Mas essa coisa de felicidade é bicho difícil, é ave rara, é figurinha que faltou nos álbuns incompletos.
E filhos afinal criam asas e vão viverem suas vidas.
Nesse intervalo Veio uma neta. Isabela. Mais linda que um pôr do sol, mais bela que uma Flôr. Para todos uma grande felicidade.
Mas Mudaram. Novos horizontes.
Assim a casa ficou imensa e vazia.
Ao chegar a porta deparei-me pasmem, com um lindo filhote de gato tricolor que depois viemos a saber que era uma gata, sem casa , sem dono, sem nada.
O que fazer, não poderia deixar morrer tinha que recolher, acolher e alimentar.
Ia chamar a mulher mas o cheiro do café foi mais forte e disse:
-Por hoje fica!
Arranjei uma caixa de sapato e um trapo e coloquei-a para comer e dormir na varanda mesmo.

Amostra dos dados:

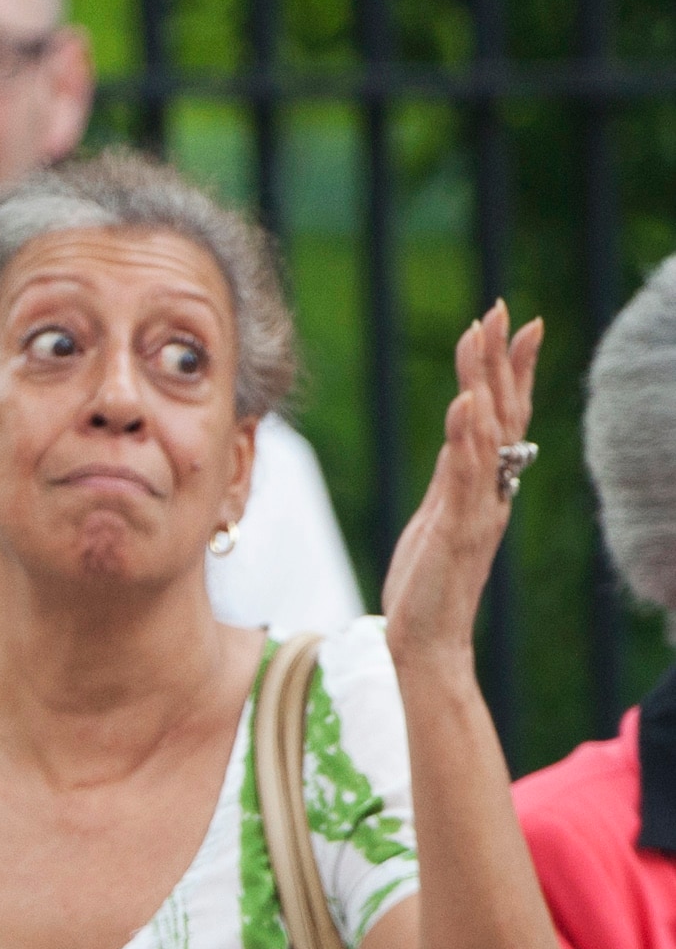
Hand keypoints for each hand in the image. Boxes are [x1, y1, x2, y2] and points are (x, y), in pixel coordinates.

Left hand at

Tarefa atribuída A:
Liste, por favor, as expressões com que o texto extraído sobre a gata descreve a felicidade.
Tarefa atribuída B:
Dê seguimento ao texto extraído sobre a gata a partir do ponto em que ele termina.

Resposta final A:
- bicho difícil
- ave rara
- figurinha que faltou nos álbuns incompletos

Resposta final B:
Tomamos o café. Falamos da vida. Na rotina. No tempo. Ficamos em silêncio.
Com o tempo as coisas não precisa serem ditas. Um olhar nos entendemos.
Quando cheguei ao trabalho lembrei que não tinha falado nada sobre o bichano.
Quando voltei ela correu ao meu encontro e ronronou para mim. Trançou varias vezes sob minhas pernas. Atrás dela veio minha esposa toda sorridente.
No pescoço tinha uma coleira amarela e um guizo para alertar onde ela tinha se escondido.
Fora até batizada.
-Ela chama-se Josefina! Disse minha esposa.
“Essa noite fez frio. Por isso de madrugada fui fechar a janela e encontrei essa caixa de sapato com ela dentro coitada. Só uma pessoa má faria tal coisa”.
O que eu poderia dizer agora? Que já tinha arranjado um lar para ela, que não podíamos ficar com ela que bicho dá trabalho que gato não é como cachorro que é independente toda essas coisas que poderia mudar a ideia de ficar com ela.
Não disse. Deixa pra lá. Seria a pessoa má que ela havia falado. A verdade muitas vezes é irrelevante.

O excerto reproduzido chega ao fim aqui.